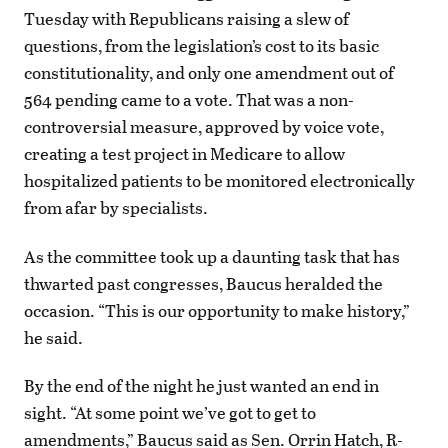
Tuesday with Republicans raising a slew of
questions, from the legislation’s cost to its basic
constitutionality, and only one amendment out of
564 pending came to a vote. That was a non-
controversial measure, approved by voice vote,
creating a test project in Medicare to allow
hospitalized patients to be monitored electronically
from afar by specialists.
As the committee took up a daunting task that has
thwarted past congresses, Baucus heralded the
occasion. “This is our opportunity to make history,”
he said.
By the end of the night he just wanted an end in
sight. “At some point we’ve got to get to
amendments,” Baucus said as Sen. Orrin Hatch, R-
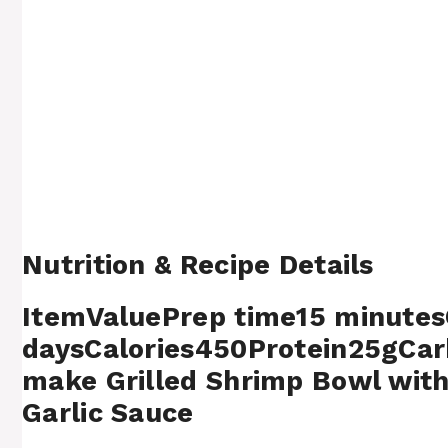
Nutrition & Recipe Details
ItemValuePrep time15 minutes
daysCalories450Protein25gCa
make Grilled Shrimp Bowl with
Garlic Sauce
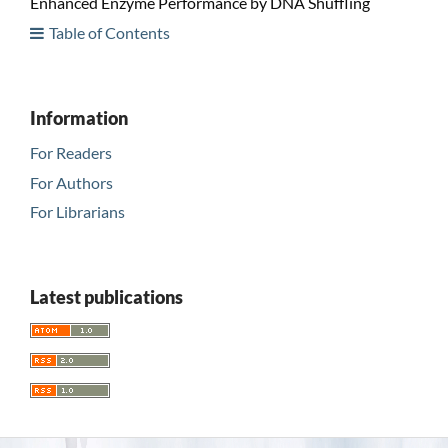
Enhanced Enzyme Performance by DNA Shuffling
Table of Contents
Information
For Readers
For Authors
For Librarians
Latest publications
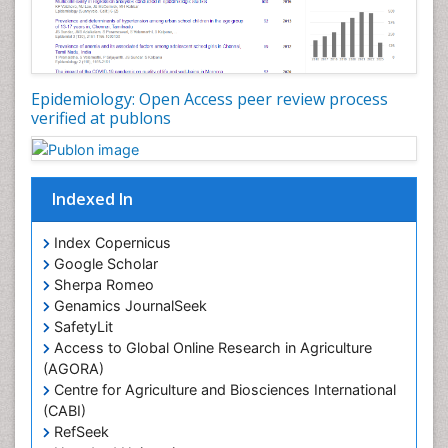
Nutrition epidemiology
Nutritional Interventions
Nutritional Policies
Epidemiology: Open Access peer review process
Occupational Therapy Education
verified at publons
Oral/dental epidemiology
Pediatric epidemiology
Indexed In
Population Health
Prevalence
Index Copernicus
Primary care epidemiology
Google Scholar
Sherpa Romeo
Renal epidemiology
Genamics JournalSeek
Reproductive Epidemiology
SafetyLit
Respiratory Tract Infections
Access to Global Online Research in Agriculture
(AGORA)
Sexual Violence
Centre for Agriculture and Biosciences International
Social & Preventive Medicine
(CABI)
T Cell Lymphomatic Virus
RefSeek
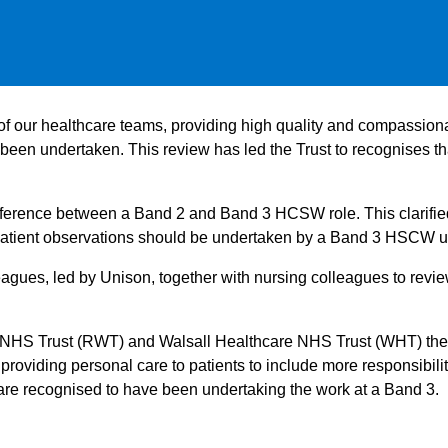
 our healthcare teams, providing high quality and compassionat
een undertaken. This review has led the Trust to recognises t
difference between a Band 2 and Band 3 HCSW role. This clarif
ng patient observations should be undertaken by a Band 3 HSCW 
eagues, led by Unison, together with nursing colleagues to review
 NHS Trust (RWT) and Walsall Healthcare NHS Trust (WHT) the 
iding personal care to patients to include more responsibiliti
are recognised to have been undertaking the work at a Band 3.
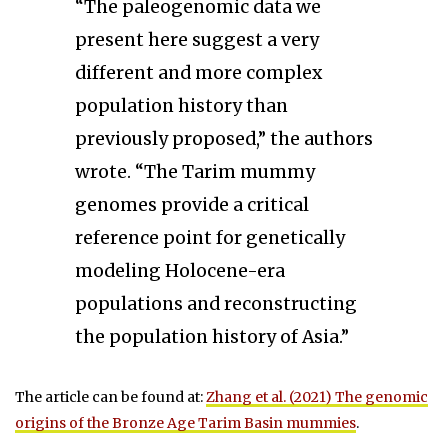
“The paleogenomic data we
present here suggest a very
different and more complex
population history than
previously proposed,” the authors
wrote. “The Tarim mummy
genomes provide a critical
reference point for genetically
modeling Holocene-era
populations and reconstructing
the population history of Asia.”
The article can be found at:
Zhang et al. (2021) The genomic
origins of the Bronze Age Tarim Basin mummies
.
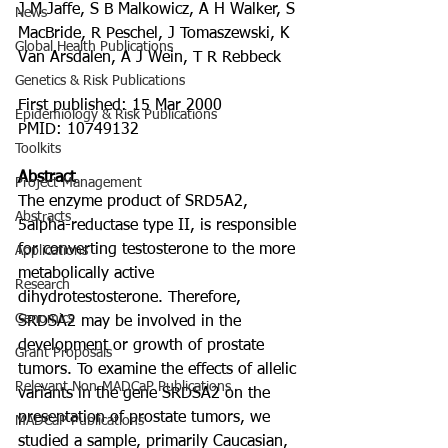
J M Jaffe, S B Malkowicz, A H Walker, S 
News
MacBride, R Peschel, J Tomaszewski, K 
Global Health Publications
Van Arsdalen, A J Wein, T R Rebbeck
Genetics & Risk Publications
First published: 15 Mar 2000
Epidemiology & Risk Publications
PMID: 10749132
Toolkits
Abstract
Project Management
The enzyme product of SRD5A2, 
Abstracts
5alpha-reductase type II, is responsible 
for converting testosterone to the more 
Applications
metabolically active 
Research
dihydrotestosterone. Therefore, 
Genomics
SRDSA2 may be involved in the 
development or growth of prostate 
Grant Proposals
tumors. To examine the effects of allelic 
Relevant Non-MADCaP Publications
variants in the gene SRDSA2 on the 
presentation of prostate tumors, we 
MADCaP Publications
studied a sample, primarily Caucasian, 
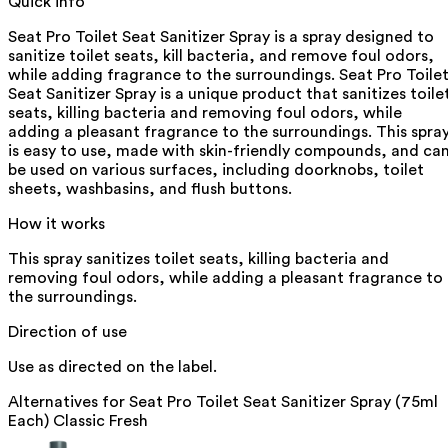
Quick info
Seat Pro Toilet Seat Sanitizer Spray is a spray designed to
sanitize toilet seats, kill bacteria, and remove foul odors,
while adding fragrance to the surroundings. Seat Pro Toile
Seat Sanitizer Spray is a unique product that sanitizes toile
seats, killing bacteria and removing foul odors, while
adding a pleasant fragrance to the surroundings. This spra
is easy to use, made with skin-friendly compounds, and ca
be used on various surfaces, including doorknobs, toilet
sheets, washbasins, and flush buttons.
How it works
This spray sanitizes toilet seats, killing bacteria and
removing foul odors, while adding a pleasant fragrance to
the surroundings.
Direction of use
Use as directed on the label.
Alternatives for
Seat Pro Toilet Seat Sanitizer Spray (75ml
Each) Classic Fresh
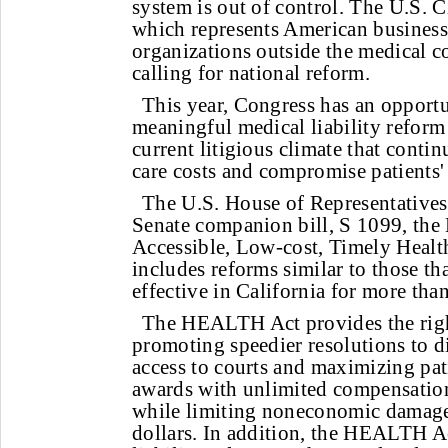
system is out of control. The U.S.
which represents American businesse
organizations outside the medical c
calling for national reform.
This year, Congress has an opportu
meaningful medical liability reform 
current litigious climate that contin
care costs and compromise patients' 
The U.S. House of Representatives'
Senate companion bill, S 1099, the 
Accessible, Low-cost, Timely Healt
includes reforms similar to those th
effective in California for more tha
The HEALTH Act provides the righ
promoting speedier resolutions to d
access to courts and maximizing pa
awards with unlimited compensatio
while limiting noneconomic damages
dollars. In addition, the HEALTH A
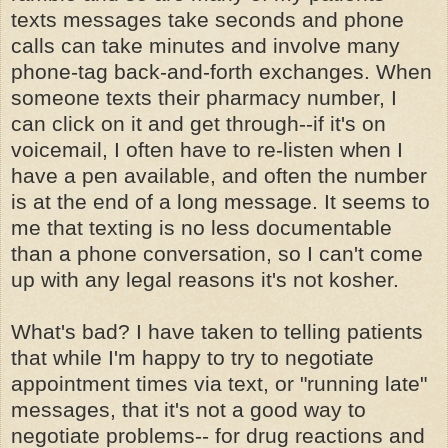
texts messages take seconds and phone
calls can take minutes and involve many
phone-tag back-and-forth exchanges. When
someone texts their pharmacy number, I
can click on it and get through--if it's on
voicemail, I often have to re-listen when I
have a pen available, and often the number
is at the end of a long message. It seems to
me that texting is no less documentable
than a phone conversation, so I can't come
up with any legal reasons it's not kosher.
What's bad? I have taken to telling patients
that while I'm happy to try to negotiate
appointment times via text, or "running late"
messages, that it's not a good way to
negotiate problems-- for drug reactions and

####

• _Prompt_
Pictures aside, print exactly the lines above starting with the one containing "questions, from the" and going on through the one containing "Sexual Violence".

• _Answer for the task_
questions, from the legislation’s cost to its basic
constitutionality, and only one amendment out of
564 pending came to a vote. That was a non-
controversial measure, approved by voice vote,
creating a test project in Medicare to allow
hospitalized patients to be monitored electronically
from afar by specialists.
As the committee took up a daunting task that has
thwarted past congresses, Baucus heralded the
occasion. “This is our opportunity to make history,”
he said.
By the end of the night he just wanted an end in
sight. “At some point we’ve got to get to
amendments,” Baucus said as Sen. Orrin Hatch, R-
Nutrition & Recipe Details
ItemValuePrep time15 minutes
daysCalories450Protein25gCa
make Grilled Shrimp Bowl with
Garlic Sauce
Enhanced Enzyme Performance by DNA Shuffling
Table of Contents
Information
For Readers
For Authors
For Librarians
Latest publications
Nutrition epidemiology
Nutritional Interventions
Nutritional Policies
Epidemiology: Open Access peer review process
Occupational Therapy Education
verified at publons
Oral/dental epidemiology
Pediatric epidemiology
Indexed In
Population Health
Prevalence
Index Copernicus
Primary care epidemiology
Google Scholar
Sherpa Romeo
Renal epidemiology
Genamics JournalSeek
Reproductive Epidemiology
SafetyLit
Respiratory Tract Infections
Access to Global Online Research in Agriculture
(AGORA)
Sexual Violence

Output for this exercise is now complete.